[ad_1]
The wise move for fans is to not get one’s hopes up. Don’t start thinking about a championship. Hope your favourite team stays healthy, and leave it at that
As Major League Baseball began on Thursday night, with actual games that count in actual standings for a little stump of a regular season, Los Angeles Dodgers outfielder Mookie Betts took a knee during the national anthem while teammates on either side of him placed their hands on his shoulders.
Cameras captured this scene, as one of baseball’s few African-American stars took a moment to offer solemn support for the Black Lives Matter movement. Behind him, in the stands, cardboard cutouts of various Dodger fans grinned happily. One fellow in a plaid shirt and glasses was positively beaming.
Cardboard cutouts, it would seem, do not have a great sense for the moment.
Scenes like these are about to play out with regularity, as sports in the time of COVID-19 transitions in full to games that matter. In North America, baseball has followed soccer into a resumption of play; pro basketball and hockey will restart their truncated 2020 seasons next weekend. All manner of weird things will be seen in stadiums, from cardboard fans with grins that will be present even when the home team surrenders a walk-off homer, to vast empty sections that will turn the whole league into a Tampa Bay Rays game, to fake crowd noise that will cause parks bereft of fans to break into bedlam.
There will be other incongruities: Breaks for sanitizing, expanded rosters, concerns over whether the acoustics of an empty arena will mean everyone hears too much of everything, from coaching strategy to criticism from a television analyst to unfettered cursing.
In Europe, where sports have been back for about a month, some of the odd realities of playing amid a pandemic have already been on display. When Norwich dropped a match at home a couple of weeks ago that ensured they would be relegated from England’s Premier League, the faux crowd noise did not provide them with the rousing salute that local fans usually give to their plucky heroes. Rather, whoever handles such things in the TV studio must have pressed the button marked Lusty Boos. It seemed a little harsh, frankly.
Games broadcast from Germany have included the sounds of players yelling at each other in many languages, and in one match, as a team tried to protect a late lead, came a shout in clear English: “WASTE TIME.” It’s the thing that everyone knows happens at the end of a soccer match, but usually it’s not admitted quite so clearly. And at another match in England, with Wycombe Wanderers about to secure promotion to a higher league, the play-by-play announcer kept apologizing for inappropriate language overheard on the broadcast.
And so, expect some odd things to happen. But beyond the curious minutiae, there remains a broader question. The games will matter, but will it feel like they matter? Aside from the existential question of whether something like pro sports feels frivolous amid a pandemic, which has been well and thoroughly debated by this point, there’s the question of whether the games themselves will feel too strange to have meaning.
Come playoff time, fans and (especially) media fall into comfortable narratives to explain the performance of this or that team. There is more randomness built into the results than most of the sports-consuming public would ever like to admit — although the betting houses sure know it — but we sometimes paper over this by drawing sweeping conclusions from a series of games altered by a few close-fought moments: Losing teams don’t have enough heart or clutch players, or they are too small or not defensive enough or the goalie just doesn’t have capital-I It.
But the pandemic, and all it has wrought, introduces a whole new level of randomness into the sports equation. What teams and players will benefit from a months-long layoff in the middle of the season, and which will be hurt by it?

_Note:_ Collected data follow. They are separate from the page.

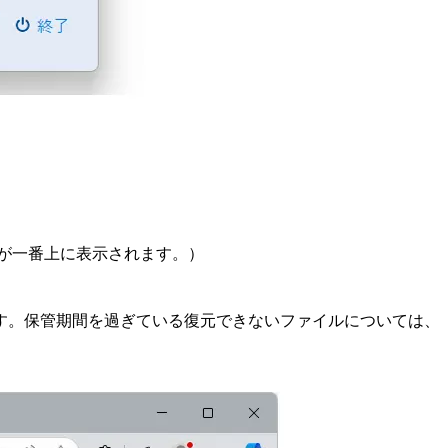
。
のが一番上に表示されます。）
です。保管期間を過ぎている復元できないファイルについては、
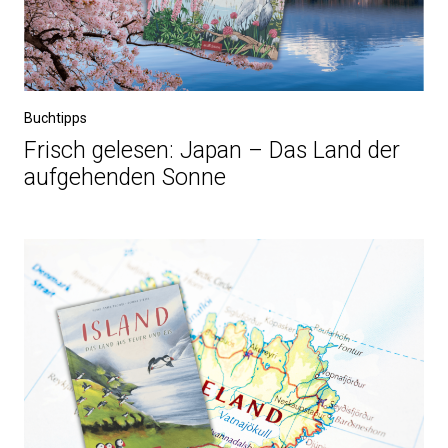
Buchtipps
Frisch gelesen: Japan – Das Land der
aufgehenden Sonne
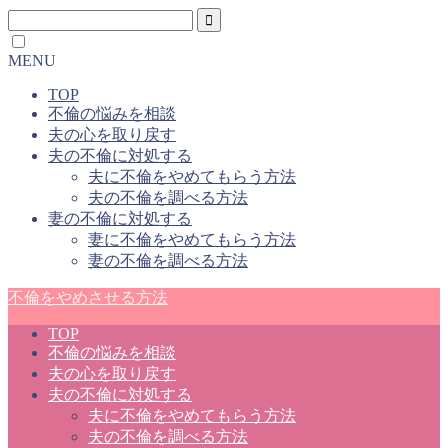
MENU
TOP
不倫の悩みを相談
夫の心を取り戻す
夫の不倫に対処する
夫に不倫をやめてもらう方法
夫の不倫を調べる方法
妻の不倫に対処する
妻に不倫をやめてもらう方法
妻の不倫を調べる方法
不倫をやめさせる方法
TOP
不倫の悩みを相談
夫の心を取り戻す
夫の不倫に対処する
夫に不倫をやめてもらう方法
夫の不倫を調べる方法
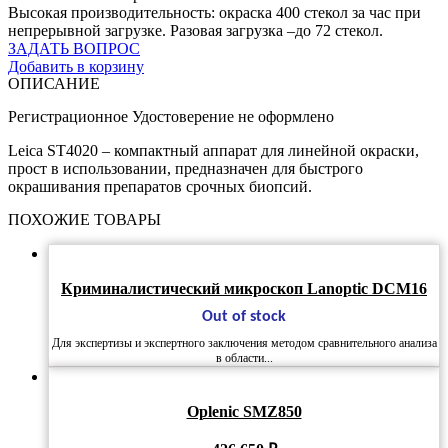
Высокая производительность: окраска 400 стекол за час при
непрерывной загрузке. Разовая загрузка –до 72 стекол.
ЗАДАТЬ ВОПРОС
Добавить в корзину
ОПИСАНИЕ
Регистрационное Удостоверение не оформлено
Leica ST4020 – компактный аппарат для линейной окраски,
прост в использовании, предназначен для быстрого
окрашивания препаратов срочных биопсий.
ПОХОЖИЕ ТОВАРЫ
Криминалистический микроскоп Lanoptic DCM16
Out of stock
Для экспертизы и экспертного заключения методом сравнительного анализа
в области...
Oplenic SMZ850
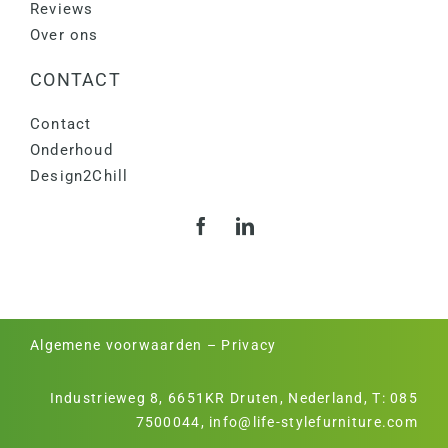
Reviews
Over ons
CONTACT
Contact
Onderhoud
Design2Chill
Algemene voorwaarden
–
Privacy
Industrieweg 8, 6651KR Druten, Nederland, T:
085
7500044
,
info@life-stylefurniture.com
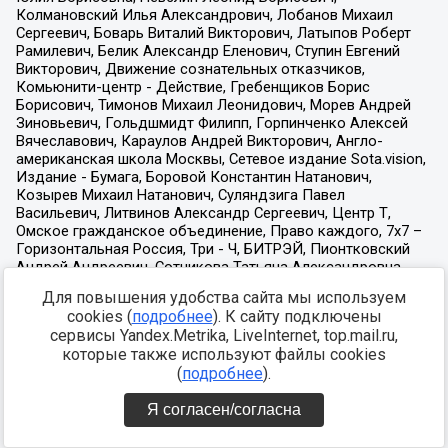
Для повышения удобства сайта мы используем
cookies (
подробнее
). К сайту подключены
сервисы Yandex.Metrika, LiveInternet, top.mail.ru,
которые также используют файлы cookies
(
подробнее
).
Я согласен/согласна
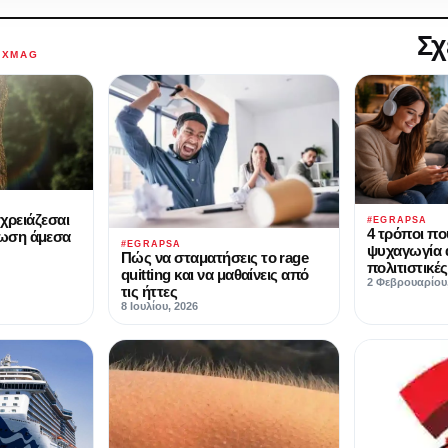
Σχ
AXMAG
χρειάζεσαι
#EGRAPSA
4 τρόποι πο
νωση άμεσα
#EGRAPSA
ψυχαγωγία α
Πώς να σταματήσεις το rage
πολιτιστικέ
quitting και να μαθαίνεις από
2 Φεβρουαρίου
τις ήττες
8 Ιουλίου, 2026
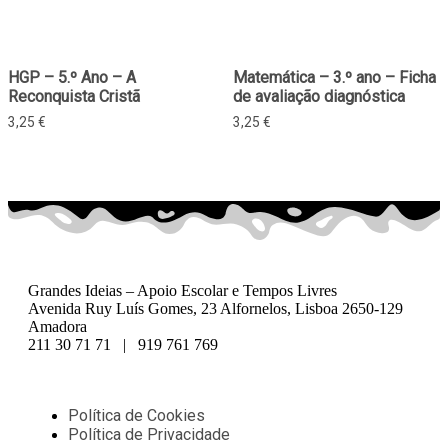
HGP – 5.º Ano – A
Matemática – 3.º ano – Ficha
Reconquista Cristã
de avaliação diagnóstica
3,25
€
3,25
€
Grandes Ideias – Apoio Escolar e Tempos Livres
Avenida Ruy Luís Gomes, 23 Alfornelos, Lisboa 2650-129
Amadora
211 30 71 71 | 919 761 769
Política de Cookies
Política de Privacidade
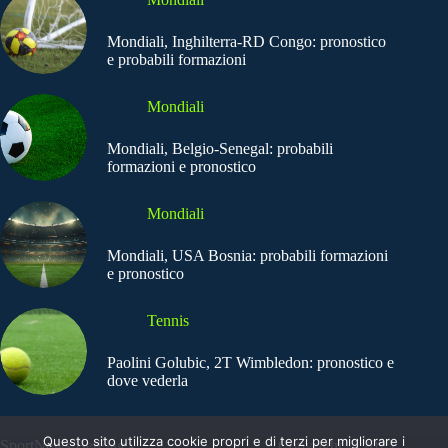
Mondiali, Inghilterra-RD Congo: pronostico
e probabili formazioni
Mondiali
Mondiali, Belgio-Senegal: probabili
formazioni e pronostico
Mondiali
Mondiali, USA Bosnia: probabili formazioni
e pronostico
Tennis
Paolini Golubic, 2T Wimbledon: pronostico e
dove vederla
Questo sito utilizza cookie propri e di terzi per migliorare i
SportNews.BetFlag -
Copyright © 2025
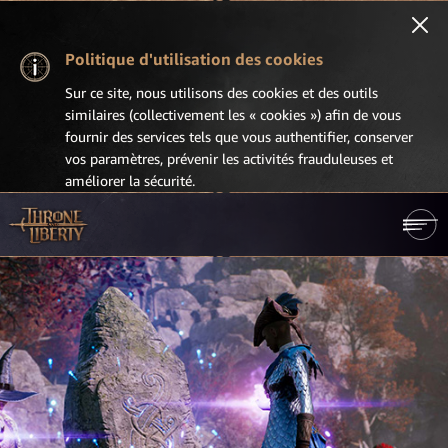
Politique d'utilisation des cookies
Sur ce site, nous utilisons des cookies et des outils
similaires (collectivement les « cookies ») afin de vous
fournir des services tels que vous authentifier, conserver
vos paramètres, prévenir les activités frauduleuses et
améliorer la sécurité.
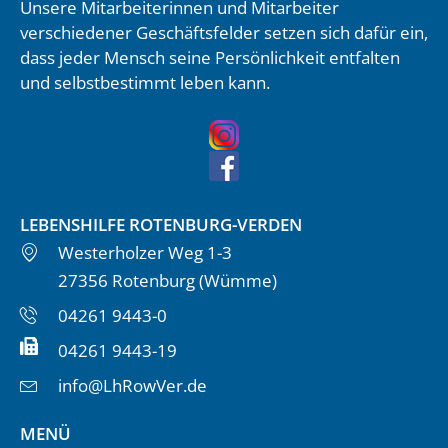
Unsere Mitarbeiterinnen und Mitarbeiter
verschiedener Geschäftsfelder setzen sich dafür ein,
dass jeder Mensch seine Persönlichkeit entfalten
und selbstbestimmt leben kann.
LEBENSHILFE ROTENBURG-VERDEN
Westerholzer Weg 1-3
27356 Rotenburg (Wümme)
04261 9443-0
04261 9443-19
info@LhRowVer.de
MENÜ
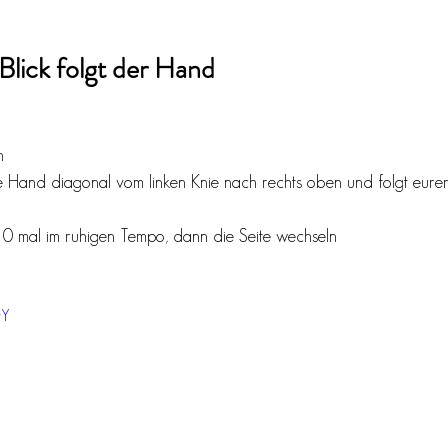
lick folgt der Hand 
n
 Hand diagonal vom linken Knie nach rechts oben und folgt eure
0 mal im ruhigen Tempo, dann die Seite wechseln
tY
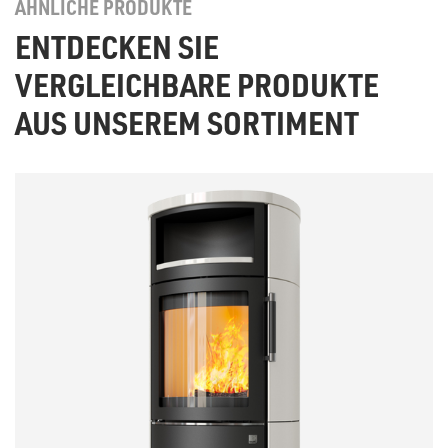
ÄHNLICHE PRODUKTE
ENTDECKEN SIE
VERGLEICHBARE PRODUKTE
AUS UNSEREM SORTIMENT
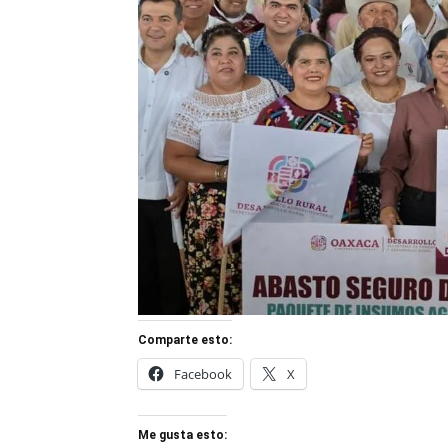
Comparte esto:
Facebook
X
Me gusta esto:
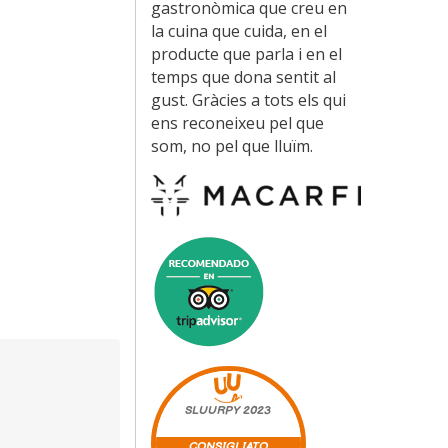
gastronòmica que creu en
la cuina que cuida, en el
producte que parla i en el
temps que dona sentit al
gust. Gràcies a tots els qui
ens reconeixeu pel que
som, no pel que lluïm.
SLUURPY
2023
CONSIGLIATO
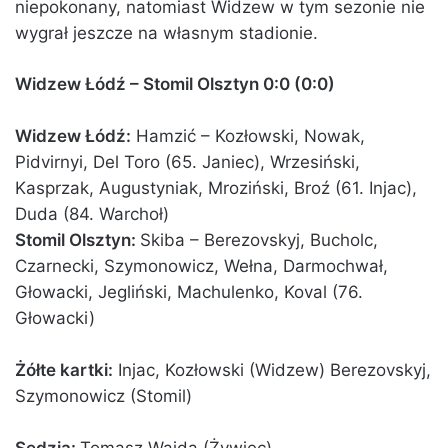
niepokonany, natomiast Widzew w tym sezonie nie
wygrał jeszcze na własnym stadionie.
Widzew Łódź – Stomil Olsztyn 0:0 (0:0)
Widzew Łódź:
Hamzić – Kozłowski, Nowak,
Pidvirnyi, Del Toro (65. Janiec), Wrzesiński,
Kasprzak, Augustyniak, Mroziński, Broź (61. Injac),
Duda (84. Warchoł)
Stomil Olsztyn:
Skiba – Berezovskyj, Bucholc,
Czarnecki, Szymonowicz, Wełna, Darmochwał,
Głowacki, Jegliński, Machulenko, Koval (76.
Głowacki)
Żółte kartki:
Injac, Kozłowski (Widzew) Berezovskyj,
Szymonowicz (Stomil)
Sędzia:
Tomasz Wajda (Żywiec)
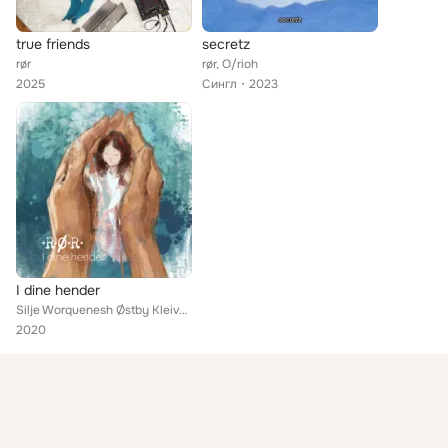
true friends
secretz
rør
rør, O/rioh
2025
Сингл
2023
I dine hender
Silje Worquenesh Østby Kleiven, Anders Rønningen, Trygve Rypestøl feat. RØR
2020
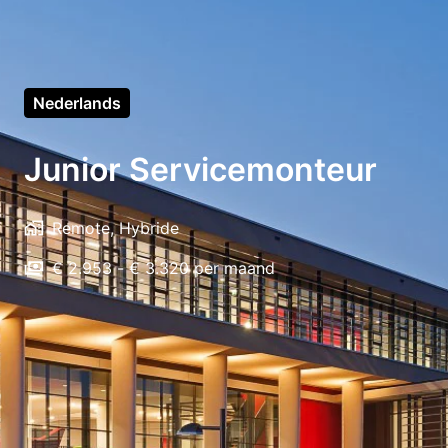
Nederlands
Junior Servicemonteur
Remote, Hybride
€ 2.953 - € 3.320 per maand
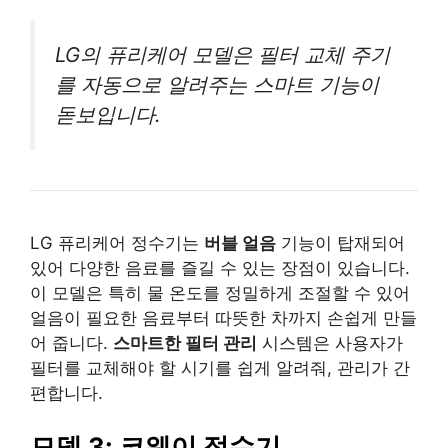
LG의 퓨리케어 모델은 필터 교체 주기
를 자동으로 알려주는 스마트 기능이
돋보입니다.
LG 퓨리케어 정수기는
버블 얼음
기능이 탑재되어
있어 다양한 음료를 즐길 수 있는 장점이 있습니다.
이 모델은 특히 물 온도를 정밀하게 조절할 수 있어
얼음이 필요한 음료부터 따뜻한 차까지 손쉽게 만들
어 줍니다.
스마트한 필터 관리
시스템은 사용자가
필터를 교체해야 할 시기를 쉽게 알려줘, 관리가 간
편합니다.
모델 3: 코웨이 정수기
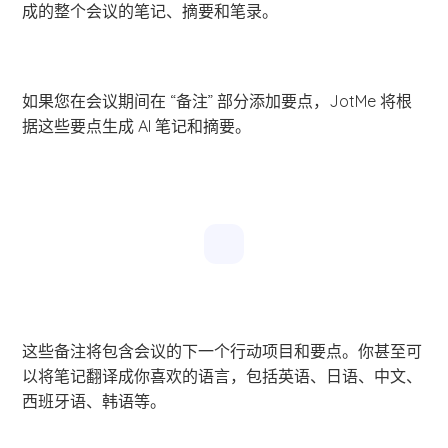
成的整个会议的笔记、摘要和笔录。
如果您在会议期间在 “备注” 部分添加要点，JotMe 将根
据这些要点生成 AI 笔记和摘要。
这些备注将包含会议的下一个行动项目和要点。你甚至可
以将笔记翻译成你喜欢的语言，包括英语、日语、中文、
西班牙语、韩语等。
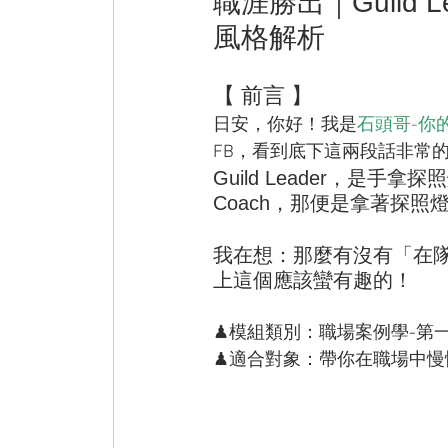
職涯勝出｜Guild L
風格解析
【 前言 】
日安，你好！我是
石頭哥-你
FB，看到底下這兩段話非常
Guild Leader，是
Coach，那便是拿著探
我在想：那麼有沒有「在隊
上這個應該蠻有趣的！
♟模組類別：職場案例學-第
♟適合對象：帶你在職場中慢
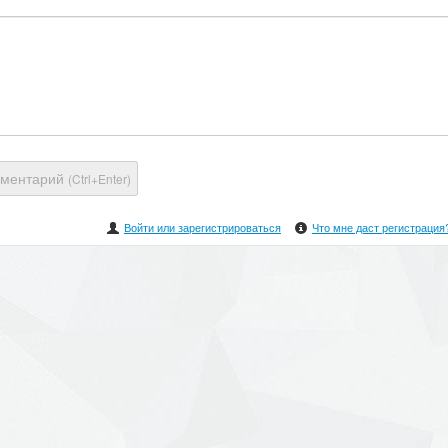
мментарий
(Ctrl+Enter)
Войти или зарегистрироваться
Что мне даст регистрация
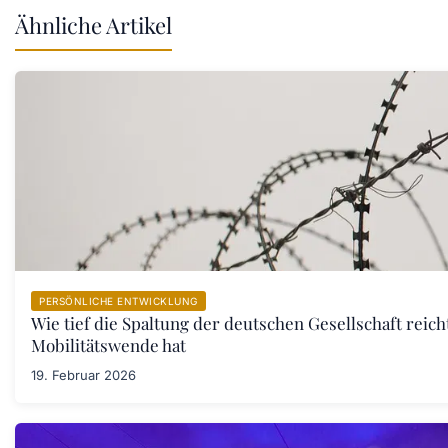
Ähnliche Artikel
PERSÖNLICHE ENTWICKLUNG
Wie tief die Spaltung der deutschen Gesellschaft reic
Mobilitätswende hat
19. Februar 2026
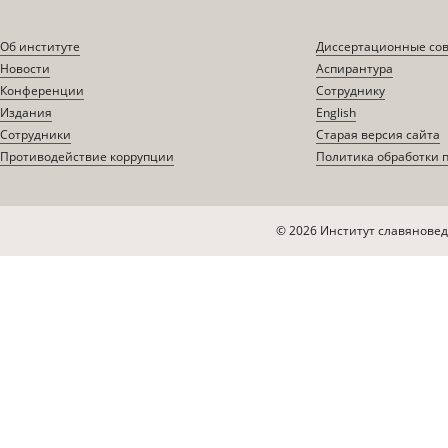
Об институте
Диссертационные со
Новости
Аспирантура
Конференции
Сотруднику
Издания
English
Сотрудники
Старая версия сайта
Противодействие коррупции
Политика обработки 
© 2026 Институт славяновед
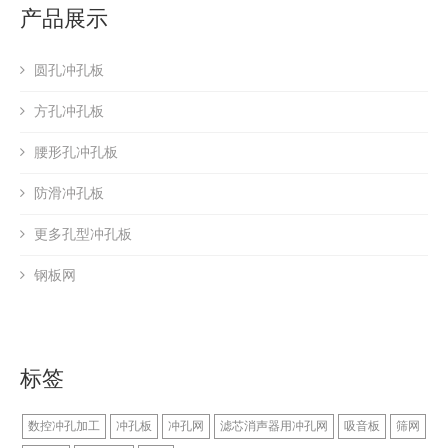
产品展示
圆孔冲孔板
方孔冲孔板
腰形孔冲孔板
防滑冲孔板
更多孔型冲孔板
钢板网
标签
数控冲孔加工
冲孔板
冲孔网
滤芯消声器用冲孔网
吸音板
筛网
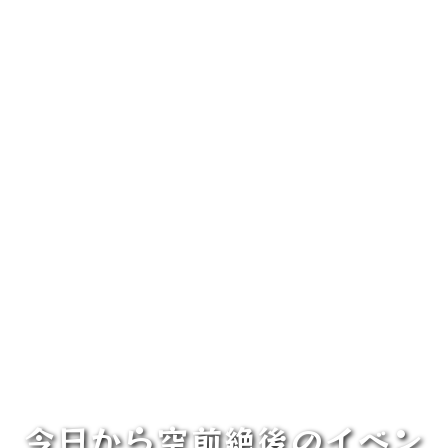
今日から空前絶後のイベン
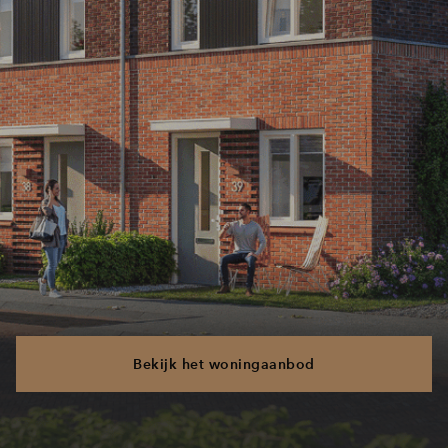
Bekijk het woningaanbod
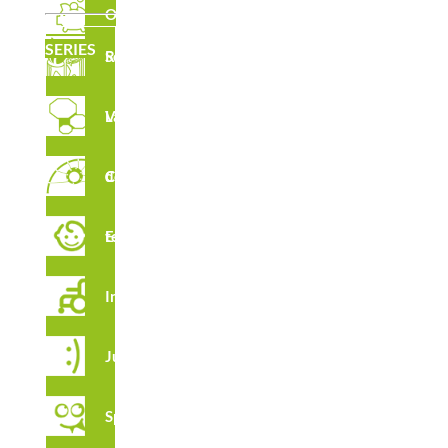
Outlet
SERIES
Serie Robinia
Laberintos Verticales
Circuito de Cuerdas
DESCARGAS
Estimulación temprana
FT R6534
Integración
Juga
CAD
R6534
Spooky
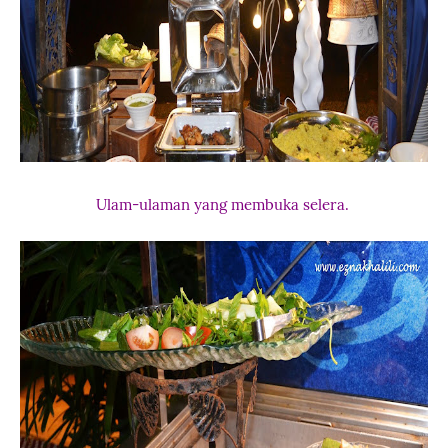
Ulam-ulaman yang membuka selera.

Who will manage the strange reality of months inside a bubble, and who will be adversely affected by it? One can guess that the organizations that are generally competent — say, the Pittsburgh Penguins — will figure out how to prosper within unusual constraints, but it would only be a guess. Maybe the Pens will be unaffected, or maybe they will be thrown off by the 10-minute commute from Hotel X to Scotiabank Arena.
There are also massive health and fitness questions. Who was able to stay in shape? Which teams will manage to avoid the potential impacts that come with a positive test? Will any franchise players suddenly disappear for between seven and 10 days?
All of it means that, whatever you thought of a particular team in February, I’m not sure that opinion should be changed much by whatever happens over the next couple of months. Consider that the National Hockey League is touching down in the cities of two teams that have similarities. Both the Edmonton Oilers and the Toronto Maple Leafs lucked into a draft-lottery win — or in Edmonton’s case, many of them — and ended up with a generational talent. Both teams have failed to win much of anything, so far, with Connor McDavid and Auston Matthews leading them. These were setting up to be big playoffs for them, when they would finally make good on their promise, or else face big questions about Character and Grit.
Will it make sense to even attempt that kind of analysis now? Maybe teams will be undone by familiar problems or maybe they will struggle with the countless new challenges raised by, you know, all this. No one will really know.
So what kind of expectations should fans have of their teams? If they were title contenders four months ago, should they still be considered such today?
The wise move is to not get one’s hopes up. Don’t start thinking about a championship. Hope your favourite team stays healthy, and leave it at that.